Can You Use Hydrogen Peroxide To Clean A Shower Head?

You may have a routine down pat for cleaning your shower walls, doors, and perhaps even the drain. Yet, have you thought about the importance of cleaning the shower head? Though it may seem like only clean water comes through them (so how can it really get that bad?), the reality is cleaning your shower head is essential. That's due to the buildup of bacteria, mildew, and mold that can occur within each of those tiny holes. There's no simple way to see what's lurking there, but using a holistic cleaning agent like hydrogen peroxide can be highly effective.

Most shower heads are rather straightforward systems in which the water comes into the pipes and through the shower head hose before being disbursed to numerous tiny holes that allow you to have ample water spraying on you as you bathe. Each one of those areas, though, can be a hiding space for bacteria and mold growth. This, coupled with the warm temperatures in the bathroom, allows these organisms to spread quickly.

There are multiple ways to clean a shower head, but the goals tend to be the same. You need to remove these organisms, flush away any hard water mineral deposits that could also form here, and ensure you're not damaging the shower head itself.
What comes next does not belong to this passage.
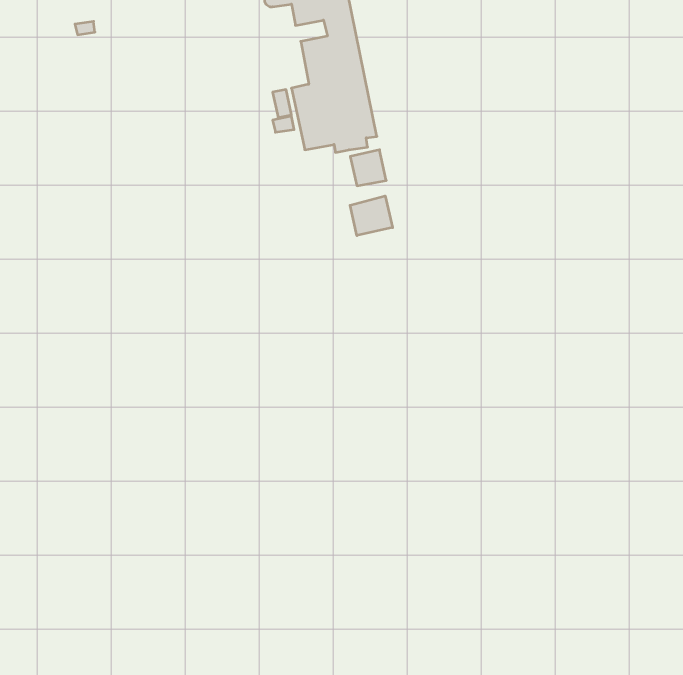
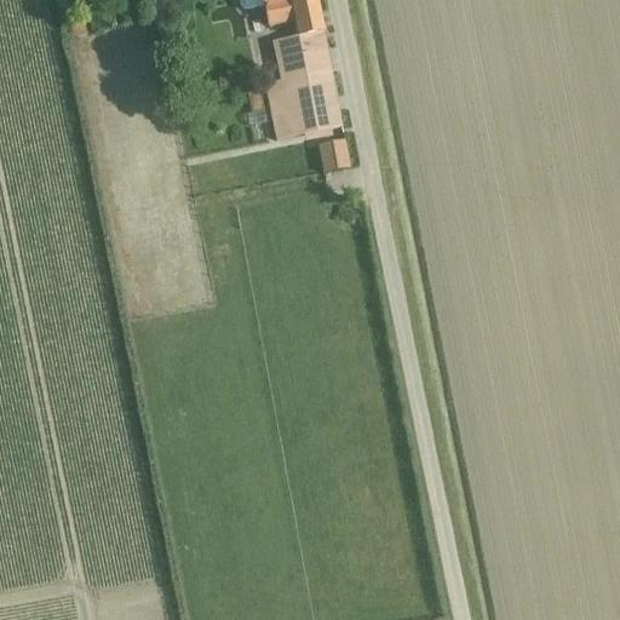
building: [350,196,393,236] -> none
Most of the time, you can avoid replacing it if you clean your shower head often enough. Also, while many chemical-based cleaning agents exist, hydrogen peroxide may be a safer option for some homes.

Why hydrogen peroxide works well on a shower head

Hydrogen peroxide is a type of liquid that reacts to oxygen exposure. When hydrogen peroxide comes into contact with organic material, like the material lurking in your shower head, spontaneous oxidation occurs. When that happens, it can loosen the adhesion of that material from the shower head, allowing water to rinse it away.

A closer look at how hydrogen peroxide works comes down to its chemical structure. It's made of two hydrogen atoms along with two oxygen atoms. When any organic material comes in contact with it, like mold, mildew, or bacteria, the hydrogen peroxide begins to break down, which you'll notice as fizzing or foaming. This is why it has been used as a reliable antiseptic on skin and open wounds for decades. It kills the bacteria present quickly without damaging the surface.

While it works so well to break down organic matter, it's not going to cause any damage to the steel or plastic hose from your shower head. It works just as well, if not better, than any type of bleaching agent you use. It doesn't create any soap or other residue on these surfaces either. It may also help with the removal of built-up minerals as well. Even better, it does all of this without introducing any type of chemical to the cleaning process, which means you can keep your home a bit more natural and less toxic.

How to use hydrogen peroxide on your shower head

A good question is this, though. How do you get the power to oxidize hydrogen peroxide into all of those holes to clean the shower head? There's no wrong way to do it, and you can use hydrogen peroxide on most surfaces in the shower as well. One option is to remove the shower head and place it in a bit of water to allow it to soak. Then, pour hydrogen peroxide over the top of the shower head so it enters the small openings. This should create a fizzling effect as the liquid goes to work. You can also spray hydrogen peroxide into those openings and allow it to go to work for you. Let it sit for a few minutes before rinsing it away. There's no need to dilute the hydrogen peroxide but be sure there's good ventilation present.

Another option is to fill a plastic bag with hydrogen peroxide and fit it over the top of the shower head, securing it into place with a rubber band or other tie. You'll need to be sure enough liquid is present to cover the actual shower head. This method can be done a bit easier by just soaking the removable portion of the shower head in a bucket. If there is hard-water buildup on the shower head, use a soft bristle brush on it to loosen it enough after the hydrogen peroxide has time to work. Then, rinse.